[Collected data]
#####

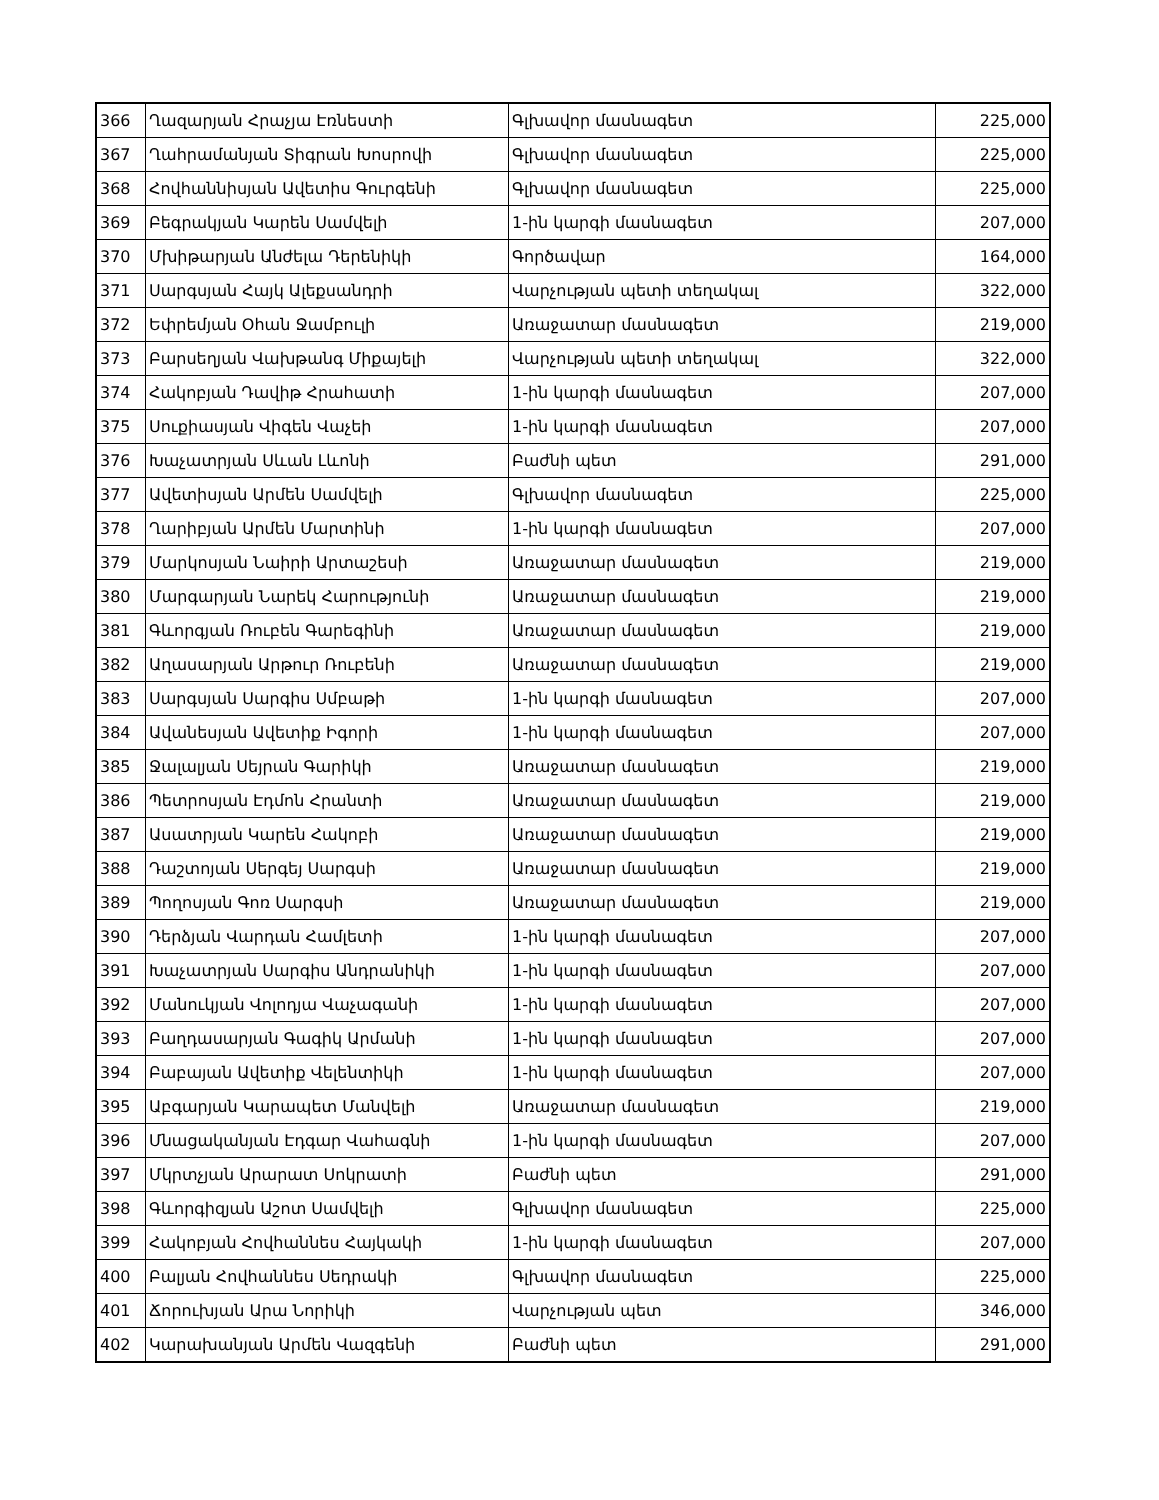| 366 | Ղազարյան Հրաչյա Էռնեստի | Գլխավոր մասնագետ | 225,000 |
| 367 | Ղահրամանյան Տիգրան Խոսրովի | Գլխավոր մասնագետ | 225,000 |
| 368 | Հովհաննիսյան Ավետիս Գուրգենի | Գլխավոր մասնագետ | 225,000 |
| 369 | Բեգրակյան Կարեն Սամվելի | 1-ին կարգի մասնագետ | 207,000 |
| 370 | Մխիթարյան Անժելա Դերենիկի | Գործավար | 164,000 |
| 371 | Սարգսյան Հայկ Ալեքսանդրի | Վարչության պետի տեղակալ | 322,000 |
| 372 | Եփրեմյան Օհան Ջամբուլի | Առաջատար մասնագետ | 219,000 |
| 373 | Բարսեղյան Վախթանգ Միքայելի | Վարչության պետի տեղակալ | 322,000 |
| 374 | Հակոբյան Դավիթ Հրահատի | 1-ին կարգի մասնագետ | 207,000 |
| 375 | Սուքիասյան Վիգեն Վաչեի | 1-ին կարգի մասնագետ | 207,000 |
| 376 | Խաչատրյան Սևան Լևոնի | Բաժնի պետ | 291,000 |
| 377 | Ավետիսյան Արմեն Սամվելի | Գլխավոր մասնագետ | 225,000 |
| 378 | Ղարիբյան Արմեն Մարտինի | 1-ին կարգի մասնագետ | 207,000 |
| 379 | Մարկոսյան Նաիրի Արտաշեսի | Առաջատար մասնագետ | 219,000 |
| 380 | Մարգարյան Նարեկ Հարությունի | Առաջատար մասնագետ | 219,000 |
| 381 | Գևորգյան Ռուբեն Գարեգինի | Առաջատար մասնագետ | 219,000 |
| 382 | Աղասարյան Արթուր Ռուբենի | Առաջատար մասնագետ | 219,000 |
| 383 | Սարգսյան Սարգիս Սմբաթի | 1-ին կարգի մասնագետ | 207,000 |
| 384 | Ավանեսյան Ավետիք Իգորի | 1-ին կարգի մասնագետ | 207,000 |
| 385 | Ջալալյան Սեյրան Գարիկի | Առաջատար մասնագետ | 219,000 |
| 386 | Պետրոսյան Էդմոն Հրանտի | Առաջատար մասնագետ | 219,000 |
| 387 | Ասատրյան Կարեն Հակոբի | Առաջատար մասնագետ | 219,000 |
| 388 | Դաշտոյան Սերգեյ Սարգսի | Առաջատար մասնագետ | 219,000 |
| 389 | Պողոսյան Գոռ Սարգսի | Առաջատար մասնագետ | 219,000 |
| 390 | Դերձյան Վարդան Համլետի | 1-ին կարգի մասնագետ | 207,000 |
| 391 | Խաչատրյան Սարգիս Անդրանիկի | 1-ին կարգի մասնագետ | 207,000 |
| 392 | Մանուկյան Վոլոդյա Վաչագանի | 1-ին կարգի մասնագետ | 207,000 |
| 393 | Բաղդասարյան Գագիկ Արմանի | 1-ին կարգի մասնագետ | 207,000 |
| 394 | Բաբայան Ավետիք Վելենտիկի | 1-ին կարգի մասնագետ | 207,000 |
| 395 | Աբգարյան Կարապետ Մանվելի | Առաջատար մասնագետ | 219,000 |
| 396 | Մնացականյան Էդգար Վահագնի | 1-ին կարգի մասնագետ | 207,000 |
| 397 | Մկրտչյան Արարատ Սոկրատի | Բաժնի պետ | 291,000 |
| 398 | Գևորգիզյան Աշոտ Սամվելի | Գլխավոր մասնագետ | 225,000 |
| 399 | Հակոբյան Հովհաննես Հայկակի | 1-ին կարգի մասնագետ | 207,000 |
| 400 | Բալյան Հովհաննես Սեդրակի | Գլխավոր մասնագետ | 225,000 |
| 401 | Ճորուխյան Արա Նորիկի | Վարչության պետ | 346,000 |
| 402 | Կարախանյան Արմեն Վազգենի | Բաժնի պետ | 291,000 |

#####

▶ WHAT YOU WILL DO:
No picture is to appear in the copy; every entry above is otherwise to be printed verbatim.

▶ ANSWER AREA:
| 366 | Ղազարյան Հրաչյա Էռնեստի | Գլխավոր մասնագետ | 225,000 |
| 367 | Ղահրամանյան Տիգրան Խոսրովի | Գլխավոր մասնագետ | 225,000 |
| 368 | Հովհաննիսյան Ավետիս Գուրգենի | Գլխավոր մասնագետ | 225,000 |
| 369 | Բեգրակյան Կարեն Սամվելի | 1-ին կարգի մասնագետ | 207,000 |
| 370 | Մխիթարյան Անժելա Դերենիկի | Գործավար | 164,000 |
| 371 | Սարգսյան Հայկ Ալեքսանդրի | Վարչության պետի տեղակալ | 322,000 |
| 372 | Եփրեմյան Օհան Ջամբուլի | Առաջատար մասնագետ | 219,000 |
| 373 | Բարսեղյան Վախթանգ Միքայելի | Վարչության պետի տեղակալ | 322,000 |
| 374 | Հակոբյան Դավիթ Հրահատի | 1-ին կարգի մասնագետ | 207,000 |
| 375 | Սուքիասյան Վիգեն Վաչեի | 1-ին կարգի մասնագետ | 207,000 |
| 376 | Խաչատրյան Սևան Լևոնի | Բաժնի պետ | 291,000 |
| 377 | Ավետիսյան Արմեն Սամվելի | Գլխավոր մասնագետ | 225,000 |
| 378 | Ղարիբյան Արմեն Մարտինի | 1-ին կարգի մասնագետ | 207,000 |
| 379 | Մարկոսյան Նաիրի Արտաշեսի | Առաջատար մասնագետ | 219,000 |
| 380 | Մարգարյան Նարեկ Հարությունի | Առաջատար մասնագետ | 219,000 |
| 381 | Գևորգյան Ռուբեն Գարեգինի | Առաջատար մասնագետ | 219,000 |
| 382 | Աղասարյան Արթուր Ռուբենի | Առաջատար մասնագետ | 219,000 |
| 383 | Սարգսյան Սարգիս Սմբաթի | 1-ին կարգի մասնագետ | 207,000 |
| 384 | Ավանեսյան Ավետիք Իգորի | 1-ին կարգի մասնագետ | 207,000 |
| 385 | Ջալալյան Սեյրան Գարիկի | Առաջատար մասնագետ | 219,000 |
| 386 | Պետրոսյան Էդմոն Հրանտի | Առաջատար մասնագետ | 219,000 |
| 387 | Ասատրյան Կարեն Հակոբի | Առաջատար մասնագետ | 219,000 |
| 388 | Դաշտոյան Սերգեյ Սարգսի | Առաջատար մասնագետ | 219,000 |
| 389 | Պողոսյան Գոռ Սարգսի | Առաջատար մասնագետ | 219,000 |
| 390 | Դերձյան Վարդան Համլետի | 1-ին կարգի մասնագետ | 207,000 |
| 391 | Խաչատրյան Սարգիս Անդրանիկի | 1-ին կարգի մասնագետ | 207,000 |
| 392 | Մանուկյան Վոլոդյա Վաչագանի | 1-ին կարգի մասնագետ | 207,000 |
| 393 | Բաղդասարյան Գագիկ Արմանի | 1-ին կարգի մասնագետ | 207,000 |
| 394 | Բաբայան Ավետիք Վելենտիկի | 1-ին կարգի մասնագետ | 207,000 |
| 395 | Աբգարյան Կարապետ Մանվելի | Առաջատար մասնագետ | 219,000 |
| 396 | Մնացականյան Էդգար Վահագնի | 1-ին կարգի մասնագետ | 207,000 |
| 397 | Մկրտչյան Արարատ Սոկրատի | Բաժնի պետ | 291,000 |
| 398 | Գևորգիզյան Աշոտ Սամվելի | Գլխավոր մասնագետ | 225,000 |
| 399 | Հակոբյան Հովհաննես Հայկակի | 1-ին կարգի մասնագետ | 207,000 |
| 400 | Բալյան Հովհաննես Սեդրակի | Գլխավոր մասնագետ | 225,000 |
| 401 | Ճորուխյան Արա Նորիկի | Վարչության պետ | 346,000 |
| 402 | Կարախանյան Արմեն Վազգենի | Բաժնի պետ | 291,000 |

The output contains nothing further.